━━━━━ DOCUMENT SEGMENT

Comment 58 Jeff Layton 2007-06-08 14:00:32 UTC
I sent a patch upstream to make cifsd handle signals better, but Christoph
Hellwig commented that the fact that cifs code needs to send signals is really a
bug itself. I'm going to take a crack at seeing if I can clean up the
kernel_recvmsg code to not need a signal to return when run from a kthread that
has been stopped. That should obviate the need to deal with signals altogether
and we can then just ignore them all.

Working on this in F7 for now since this will clearly need to go upstream first.
Unfortunately, it looks like this will need to be fixed in all the different
transport .recvmsg functions (i.e. tcp, udp, etc...) since things seem to block
there...


Comment 59 Jeff Layton 2007-06-08 16:55:56 UTC
Created attachment 156590 [details]
patch -- make tcp_recvmsg look for kthread_stop events

I've proposed this patch upstream as an RFC. It makes tcp_recvmsg treat a
kthread_stop event as if it had been signalled. I'm not certain whether this
will have bad side effects, however. If it is ok, then we should be able to
remove the need for cifsd to allow signals through.

Comment 60 Jeff Layton 2007-06-20 20:07:14 UTC
Herbert Xu stated that this idea feels wrong, since the tcp code shouldn't need
to know anything about kthreads. I tend to agree -- this seems sort of like a
layering violation.

It seems like we need a kernel-internal way to break out of kernel_recvmsg
without using signals, but that's neutral enough not to need any sort of
layering violation...


Comment 61 Jeff Layton 2007-06-21 14:37:59 UTC
Created attachment 157543 [details]
patch -- use force_sig instead of send_sig

Just sent this patch upstream. This changes cifsd to ignore all signals and
uses force_sig instead of send_sig for sending the signal. This should allow us
to continue to break out of kernel_recvmsg on mount/umount while insulating
cifsd from signals sent from userspace.

━━━━━━━━━━
━━━━━ GIVEN DATA

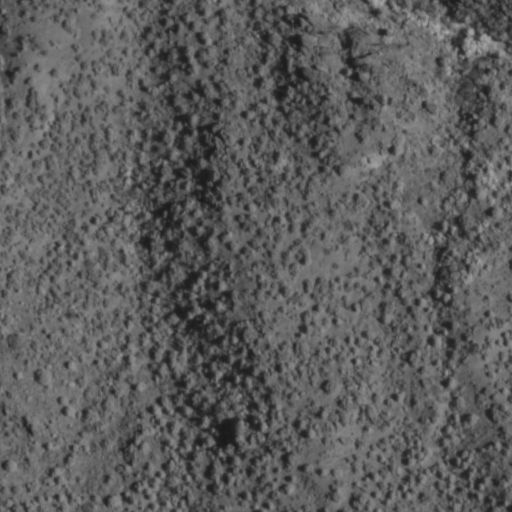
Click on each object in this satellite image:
road: (455, 22)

━━━━━━━━━━

CHALLENGE 1: In the thread on cifsd signal handling, why did Herbert Xu object to the tcp_recvmsg patch?
CHALLENGE 2: Continue the cifsd signal-handling thread after its last sentence.

EXERCISE ANSWER 1: He said the tcp code shouldn't need to know anything about kthreads.

EXERCISE ANSWER 2:
Comment 62 Steve French 2007-06-25 22:04:21 UTC
I agree that the force_sig approach appears better.  I don't see anyone
commenting on the patch though - any feedback?  I was planning on merging your
force_sig patch very soon

Comment 63 Steve French 2007-06-25 22:31:15 UTC
ok - merged into cifs-2.6.git (let me know if any objections to this approach
are mentioned)

Comment 64 Jeff Layton 2007-06-26 00:32:29 UTC
Thanks, Steve.

No feedback so far other than from Shaggy, who stated basically what you did,
that he liked it better. I'll let you know if I hear any objections.

There is some upstream discussion also about maybe making kthread_stop send a
signal automatically. If that occurs we might can just remove the force_sig()
calls as well. I'll keep you posted...


Comment 65 Jeff Layton 2007-06-26 12:08:53 UTC
Cloned this for RHEL5 in bug #245674

...As a followup, Christoph Hellwig commented that he still objected to this.
I'm gathering though that his objection is to the use of signals at all, and not
in the particular change to using force_sig here. Once he explains better, we
may want to modify this approach again.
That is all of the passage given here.